Me miró burlonamente.
-Se le notaba en la cara... Pero no nos hacía falta hablar. Estábamos allí, con el mismo propósito. Igual incluso pensaba lo mismo que yo en ese instante: que si un hombre cayera al agua, o se tirara por propia voluntad, cuando a
bordo quisieran darse cuenta, ya estaríamos muy lejos. Un hombre es muy poca
cosa en la inmensidad del mar, en la del mundo, en la del cosmos.
-Como se ve, solitario, que ha visitado tierra de filósofos.
-Y de dioses y diosas. Pero, ¿sabe usted cuál fue mi peor y
mi mejor momento en el crucero?
-Digámelos usted.
-El peor la caída, subiendo la Acrópolis de Rodas. Pisé en
falso. De ahí ahora este bastón. De hecho lo compré en la propia isla. Ya ve,
un extraño souvenir. Pero ahora lo llevo un poco por coquetería.
-Pues es muy bonito. Dejando al margen a las respetables
esposas de sus amigos, seguro que ligó usted.
-Guardemos ese secreto- sonrió, mientras dejaba volar la
vista.
-Ya veo que la soledad era un modo de despistarme. Se le nota el juez instructor que lleva dentro.
-Se equivoca.

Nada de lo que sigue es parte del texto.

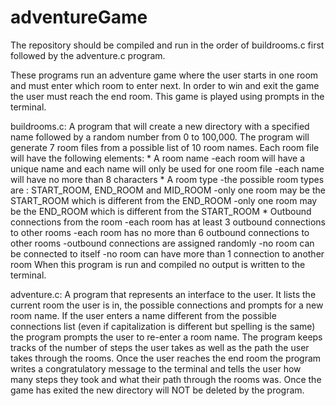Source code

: # adventureGame
The repository should be compiled and run in the order of buildrooms.c first followed by the adventure.c program. 

These programs run an adventure game where the user starts in one room and must enter which room to enter next. 
In order to win and exit the game the user must reach the end room. This game is played using prompts in the 
terminal. 

buildrooms.c: A program that will create a new directory with a specified name followed by a random number from 0 to 100,000.
              The program will generate 7 room files from a possible list of 10 room names. 
              Each room file will have the following elements: 
                * A room name
                  -each room will have a unique name and each name will only be used for one room file
                  -each name will have no more than 8 characters 
                * A room type
                  -the possible room types are : START_ROOM, END_ROOM and MID_ROOM
                  -only one room may be the START_ROOM which is different from the END_ROOM
                  -only one room may be the END_ROOM which is different from the START_ROOM
                * Outbound connections from the room
                  -each room has at least 3 outbound connections to other rooms 
                  -each room has no more than 6 outbound connections to other rooms
                  -outbound connections are assigned randomly
                  -no room can be connected to itself 
                  -no room can have more than 1 connection to another room
             When this program is run and compiled no output is written to the terminal. 
             
adventure.c: A program that represents an interface to the user. 
             It lists the current room the user is in, the possible connections and prompts for a new room name.
             If the user enters a name different from the possible connections list (even if capitalization is different but spelling is the same) the program prompts the user to re-enter a room name.
             The program keeps tracks of the number of steps the user takes as well as the path the user takes through the rooms.
             Once the user reaches the end room the program writes a congratulatory message to the terminal and tells the user how many steps they took and what their path through the rooms was.
             Once the game has exited the new directory will NOT be deleted by the program.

El mejor momento tuvo que ver precisamente con
la solitud. Casi todos los pasajeros se iban a la gran sala de fiestas del
crucero, donde había bailes, sorteos, vistosos números musicales. Pero descubrí
otro bar más pequeño, en un rincón escondido a estribor. Y allí tocaban unos
negros blues y jazz y canciones cubanas. Ese era mi sitio. Y volví todas las
noches. Pedí una ginebra aromada y me ponía a escucharles, incluso hablé con
ellos.
-Una ventaja que no fueran también chinos.
-No, eran cubanos y dominicanos . Les pedí que dedicaran un
tema a una señora elegante que estaba apoyada en la barra.
-¿Y….?
-Y. Letra griega. Vigésimo sexta del alfabeto español.